▸ Recorded data

********************

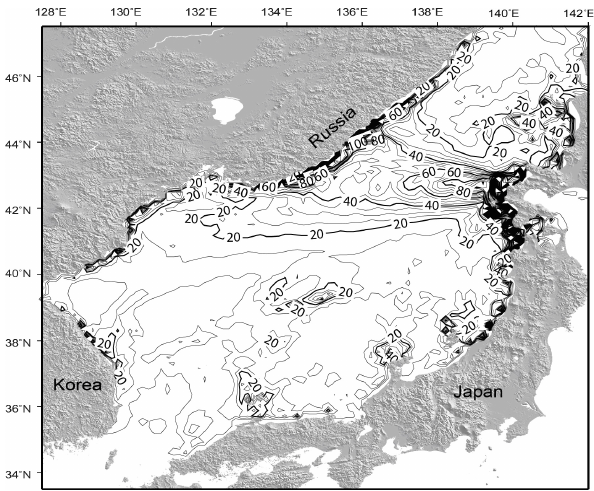
Fig. 4. The distribution of maximum wave heights (cm) in the East (Japan) Sea for the 1993 tsunami.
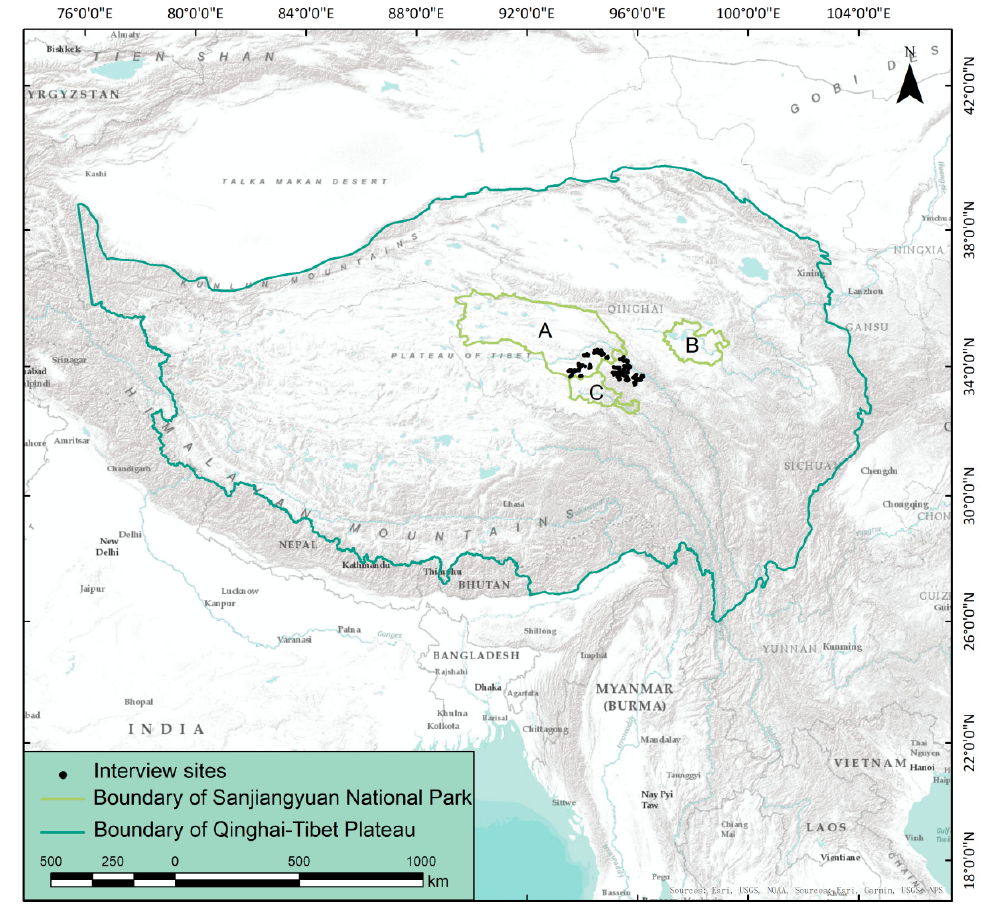
Figure 2. Interview locations in Zhiduo County, Qinghai-Tibetan Plateau, China. A refers to the Yangtze River Zone of Sanjiangyuan National Park (SNP); B refers to the Yellow River Zone of SNP; C refers to the Lancang River Zone of SNP.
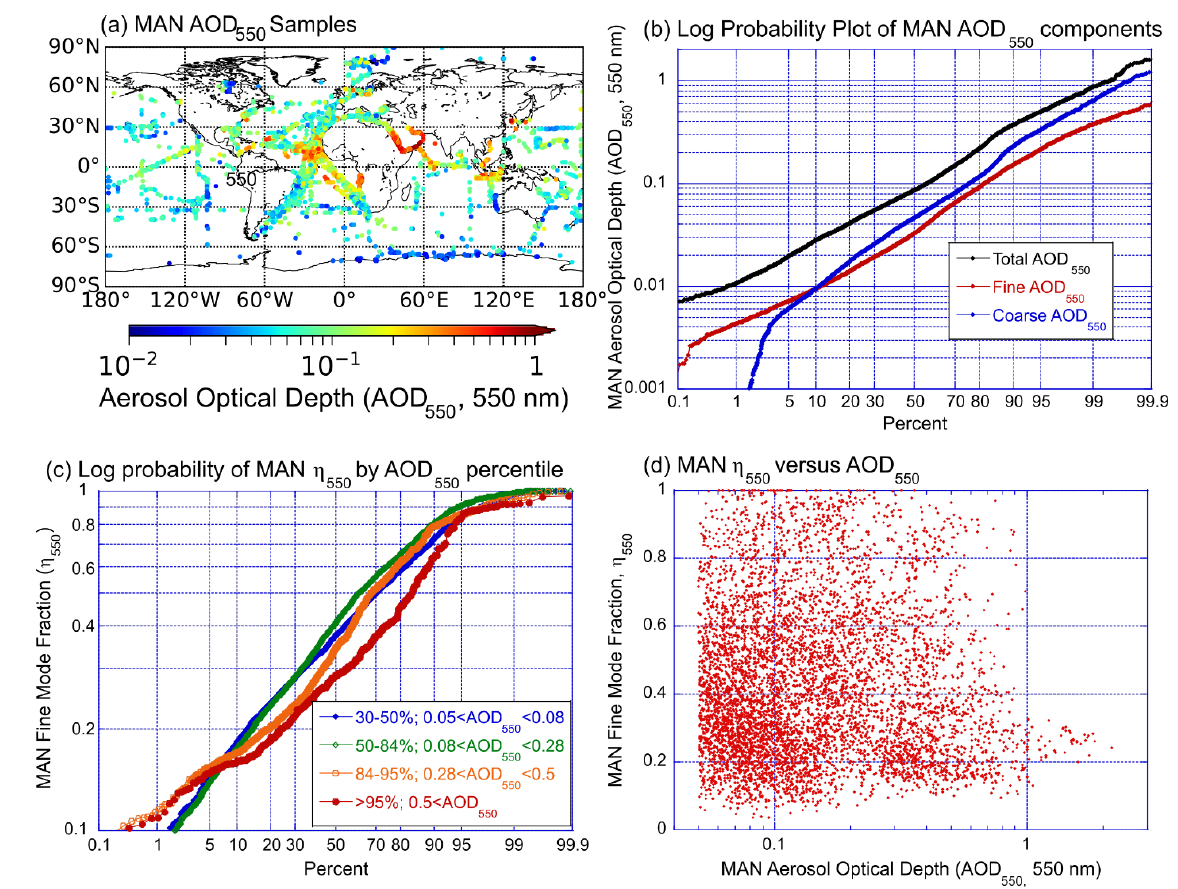
Figure 1. ( a ) Distribution of MAN data points collected from 2016 through 2019 used in this study. Log probability plots of ( b ) all Total AOD 550 MAN data points used in this study and ( c ) SDA modal extraction of η 550 by AOD 550 percentiles. ( d ) A scatter plot of all SDA η 550 versus AOD 550 data points used in the bulk analyses.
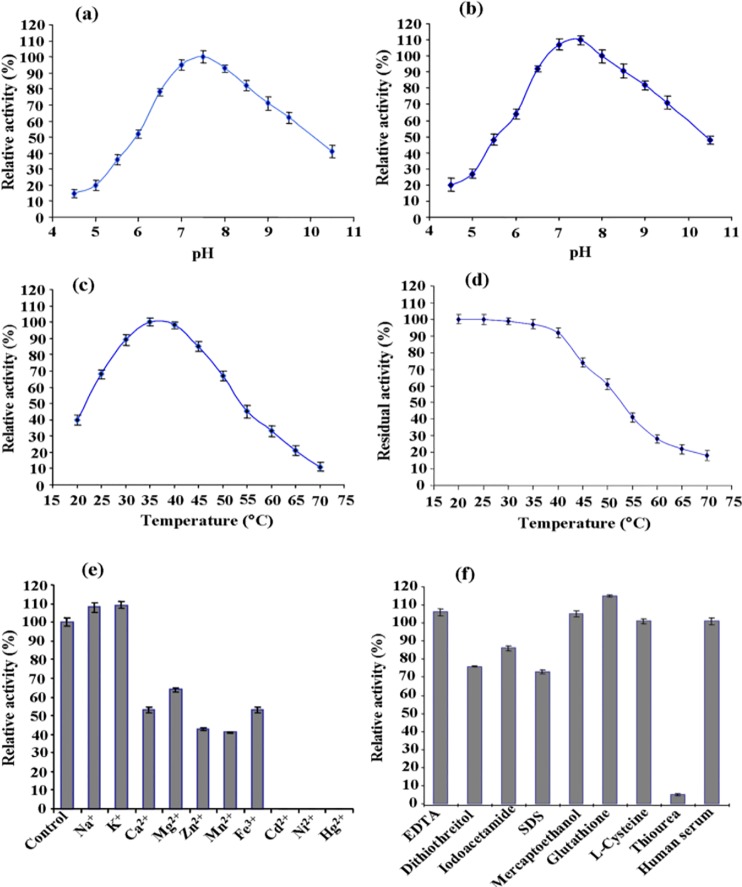
Biochemical properties of asparaginase purified from E. cloacae.Optimum pH (a) and pH stability of asparaginase (b) were determined by assessing the enzyme activity in the pH range of 4.5–10.5 with various pH buffers as follows: pH 4.5–7.5, 50 mM Potassium phosphate buffer; pH 8.0–10.5, 50 mM Tris-HCl buffer. Optimum temperature on the activity (c) and the thermostability of asparaginase (d) were determined at various temperatures (20–70°C). Effect of various metal ions (e) and modulators (f) on the asparaginase activity. Asparaginase was mixed with the corresponding metal salts (NaCl (50 mM), (KCl (150 mM), (CaCl2 (150 mM), (MgCl2 (40 mM), (ZnCl2 (100 mM), (MnCl2 (100 mM), (FeCl3 (100 mM), (CdCl2 (10 mM), (NiCl2 (10 mM), (HgCl2 (100 mM) or modulators EDTA (5 mM), DDT (5 mM), iodoacetamide (5 mM), SDS (2 mM), 2-mercaptoethanol (0.5 mM), glutathione (0.5 mM), L-cysteine (25 mM), thiourea (1 mM), and human serum (10%) in 50 mM phosphate buffer (pH 7.5) for 30 min at 37°C and enzyme activity was measured by Nesslerization reaction. No addition was used as control. Each value represents the mean ±SD for three determinations.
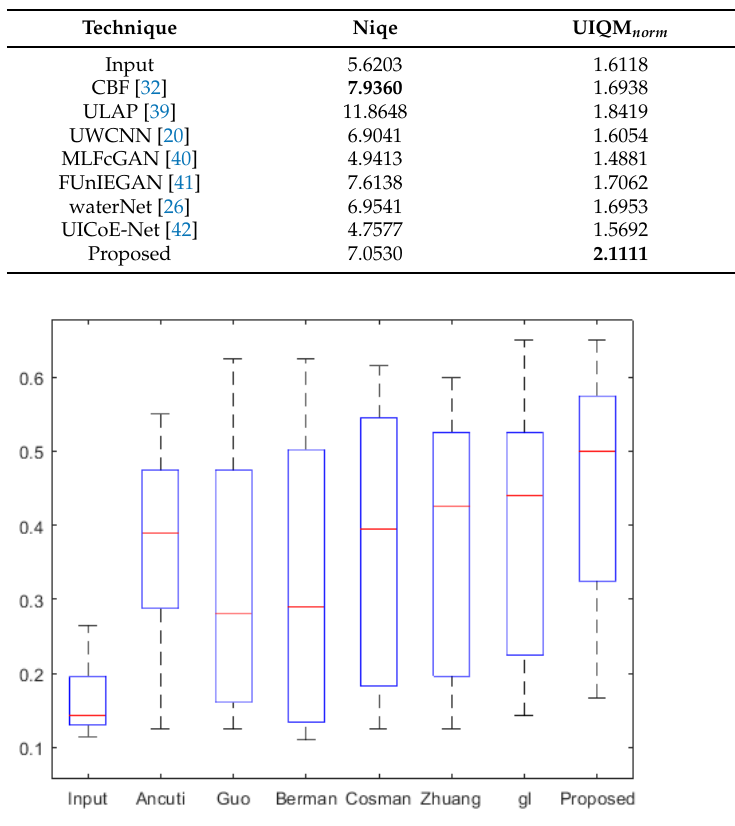
Table 6. Average niqe, UIQM norm , UCIQE comparison of different techniques whose results are partially presented in Figure 10. The best result is bold.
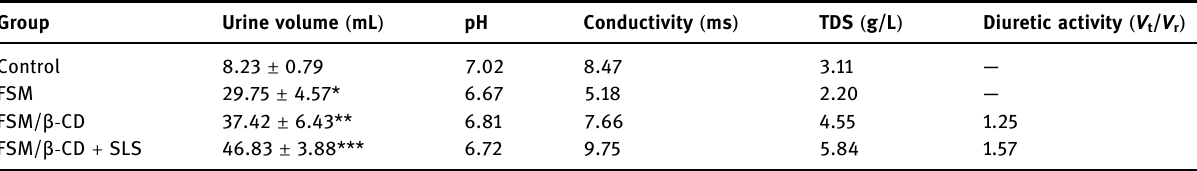
Values represent the mean ± SEM ( n = 6 ) . Data were analyzed using one - way analysis of variance ( ANOVA ) followed by Tukey ’ s test. * p < 0.05, ** p < 0.01, *** p <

********************

▸ Requirement
Among the entries, find every line holding "from" and return it.

▸ Output of the exercise
Figure 1. ( a ) Distribution of MAN data points collected from 2016 through 2019 used in this study. Log probability plots of ( b ) all Total AOD 550 MAN data points used in this study and ( c ) SDA modal extraction of η 550 by AOD 550 percentiles. ( d ) A scatter plot of all SDA η 550 versus AOD 550 data points used in the bulk analyses.
Biochemical properties of asparaginase purified from E. cloacae.Optimum pH (a) and pH stability of asparaginase (b) were determined by assessing the enzyme activity in the pH range of 4.5–10.5 with various pH buffers as follows: pH 4.5–7.5, 50 mM Potassium phosphate buffer; pH 8.0–10.5, 50 mM Tris-HCl buffer. Optimum temperature on the activity (c) and the thermostability of asparaginase (d) were determined at various temperatures (20–70°C). Effect of various metal ions (e) and modulators (f) on the asparaginase activity. Asparaginase was mixed with the corresponding metal salts (NaCl (50 mM), (KCl (150 mM), (CaCl2 (150 mM), (MgCl2 (40 mM), (ZnCl2 (100 mM), (MnCl2 (100 mM), (FeCl3 (100 mM), (CdCl2 (10 mM), (NiCl2 (10 mM), (HgCl2 (100 mM) or modulators EDTA (5 mM), DDT (5 mM), iodoacetamide (5 mM), SDS (2 mM), 2-mercaptoethanol (0.5 mM), glutathione (0.5 mM), L-cysteine (25 mM), thiourea (1 mM), and human serum (10%) in 50 mM phosphate buffer (pH 7.5) for 30 min at 37°C and enzyme activity was measured by Nesslerization reaction. No addition was used as control. Each value represents the mean ±SD for three determinations.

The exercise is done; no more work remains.